**Input material:**
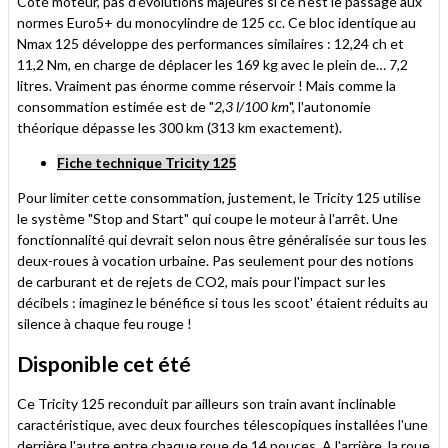
Côté moteur, pas d'évolutions majeures si ce n'est le passage aux
normes Euro5+ du monocylindre de 125 cc. Ce bloc identique au
Nmax 125 développe des performances similaires : 12,24 ch et
11,2 Nm, en charge de déplacer les 169 kg avec le plein de… 7,2
litres. Vraiment pas énorme comme réservoir ! Mais comme la
consommation estimée est de "
2,3 l/100 km
", l'autonomie
théorique dépasse les 300 km (313 km exactement).
Fiche technique Tricity 125
Pour limiter cette consommation, justement, le Tricity 125 utilise
le système "Stop and Start" qui coupe le moteur à l'arrêt. Une
fonctionnalité qui devrait selon nous être généralisée sur tous les
deux-roues à vocation urbaine. Pas seulement pour des notions
de carburant et de rejets de CO2, mais pour l'impact sur les
décibels : imaginez le bénéfice si tous les scoot' étaient réduits au
silence à chaque feu rouge !
Disponible cet été
Ce Tricity 125 reconduit par ailleurs son train avant inclinable
caractéristique, avec deux fourches télescopiques installées l'une
derrière l'autre entre chaque roue de 14 pouces. A l'arrière, la roue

**Directive:**
At the line with "Pour limiter cette", begin reproducing the material above exactly, and continue through its last line.

**Written answer:**
Pour limiter cette consommation, justement, le Tricity 125 utilise
le système "Stop and Start" qui coupe le moteur à l'arrêt. Une
fonctionnalité qui devrait selon nous être généralisée sur tous les
deux-roues à vocation urbaine. Pas seulement pour des notions
de carburant et de rejets de CO2, mais pour l'impact sur les
décibels : imaginez le bénéfice si tous les scoot' étaient réduits au
silence à chaque feu rouge !
Disponible cet été
Ce Tricity 125 reconduit par ailleurs son train avant inclinable
caractéristique, avec deux fourches télescopiques installées l'une
derrière l'autre entre chaque roue de 14 pouces. A l'arrière, la roue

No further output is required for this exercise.